5. Image + Font Optimization Done Right
Images and Fonts can put a significant load on your website’s resources and end up causing serious loading problems. Optimizing them correctly can cut load size in half. Make sure to compress your images and use modern formats like Webp. For fonts, it is good to use legacy fonts or if you want to use special ones, host them locally. Here are some tips to follow.
For image Optimization.
- Use WebP or AVIF format — smaller, faster, same quality.
- Use plugins like ShortPixel, Imagify, or EWWW Optimizer for automatic compression.
- Resize before upload. Do not upload 4000px images for a 300px thumbnail.
For fonts:
- Limit to 1–2 fonts, max 3 weights each.
- Host them locally (not Google Fonts). It reduces DNS requests.
- Preload critical fonts (<link rel=”preload”>) to avoid layout shifts.
- Avoid icon fonts entirely; use SVGs.
If your total page size is below 1MB, you’ll see the jump to 90+. So, make sure to compress your images as much as possible without losing the quality. Some hosting providers also provide free image compression features.

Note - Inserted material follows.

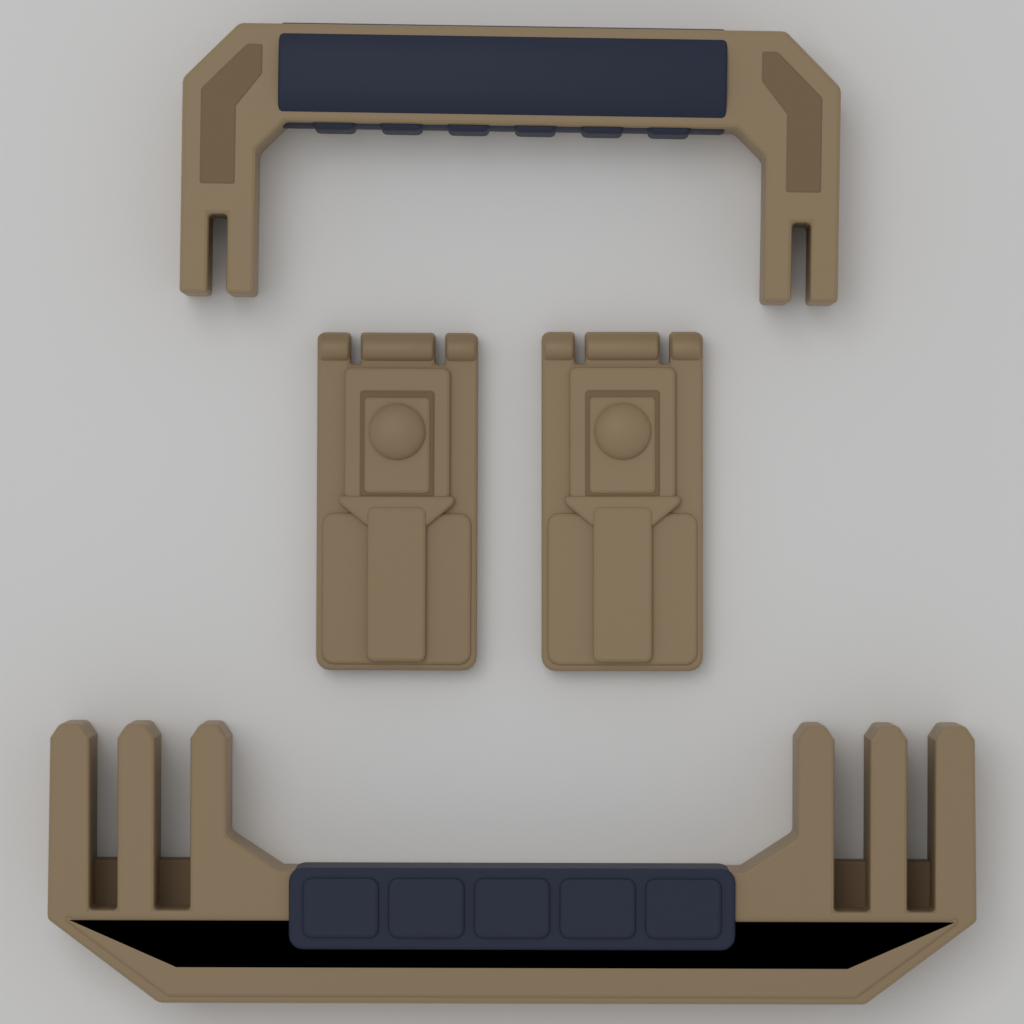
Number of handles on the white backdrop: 2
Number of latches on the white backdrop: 2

So, have a look at it as well.
Conclusion and Final Tip
Whenever your run your website or the pages through Google PageSpeed Insights or tools like GTmetrix, they provide you with detailed reports on the improvements you can do. Pay a close attention to them because and do those changes to your website.

These tips will help you improve your pagespeed but if there are some fundamental or technical issues in your website’s code, you may have to do significant changes to your website. This may include changing your themes or removing some plugins.